Cada vez que pago a la cajera del supermercado por las cosas del mandado, mi hija se aleja de mí con cierta vergüenza y desprecio.
Lo hace porque no le gusta que saque mis billetes de un sobre amarillo donde guardo mi dinero.
Recuerdo que mi abuelo guardaba su dinero en un paliacate y mi abuela usaba un monedero de piel desprendida y arrugada por el uso. Cuando me llevaba a la paletería, sacaba de su paliacate los billetes arrugados y pagaba con gusto por mi paleta de limón.
No tenía prejuicios. Él tampoco. Ni siquiera me preguntaba por qué guardaba su dinero en ese paliacate que además usaba para limpiarse el sudor de la frente.
La empresa donde trabajé varios lustros me pagaba mi dinero dentro de un sobre amarillo. Lo contaba y lo volvía a meter, luego iba con mi esposa a comprar las cosas del mandado.

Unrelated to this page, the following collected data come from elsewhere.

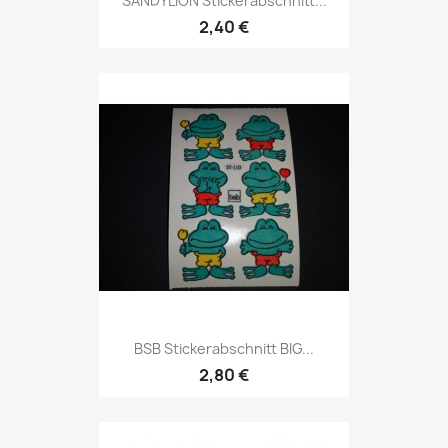
SANDYLION Stickerabschnitt...
2,40 €
BSB Stickerabschnitt BIG...
2,80 €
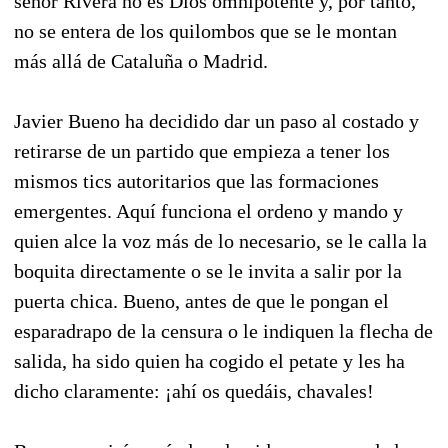
señor Rivera no es Dios omnipotente y, por tanto,
no se entera de los quilombos que se le montan
más allá de Cataluña o Madrid.
Javier Bueno ha decidido dar un paso al costado y
retirarse de un partido que empieza a tener los
mismos tics autoritarios que las formaciones
emergentes. Aquí funciona el ordeno y mando y
quien alce la voz más de lo necesario, se le calla la
boquita directamente o se le invita a salir por la
puerta chica. Bueno, antes de que le pongan el
esparadrapo de la censura o le indiquen la flecha de
salida, ha sido quien ha cogido el petate y les ha
dicho claramente: ¡ahí os quedáis, chavales!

Hace tiempo que dejé de trabajar en esa empresa, pero me quedó la costumbre de guardar mi dinero en sobres. Me parece útil poner en sobres el dinero para los distintos pagos que debo hacer a fin de mes.
Ahora, cada vez que voy con mi hija comprar mandado, me llevo el sobre amarillo y, como si fuera una cartera, voy sacando los billetes para pagarle a la cajera el atún, las galletas y el café.
¿Por qué sigues usando un sobre? ¿No puedes usar cartera? Me pregunta mi hija con molestia mientras se aleja para que la gente alrededor no vea cómo saco mis billetes impecables del sobrecito amarillo.
“Es una costumbre y no le veo nada de malo hacerlo”, le respondo mientras coloco las cosas en el carrito. Nadie alrededor me ha dado ese dinero, así que no tendrían ningún derecho a juzgarme ni pedirme que lo guarde como ellos.
Lo gané, y puedo usarlo y guardarlo como me dé la gana. A mí no me avergüenza, ni siquiera me fijo dónde guarda su dinero el resto de la gente que paga en las cajas contiguas del supermercado.
Ser diferente molesta a las personas.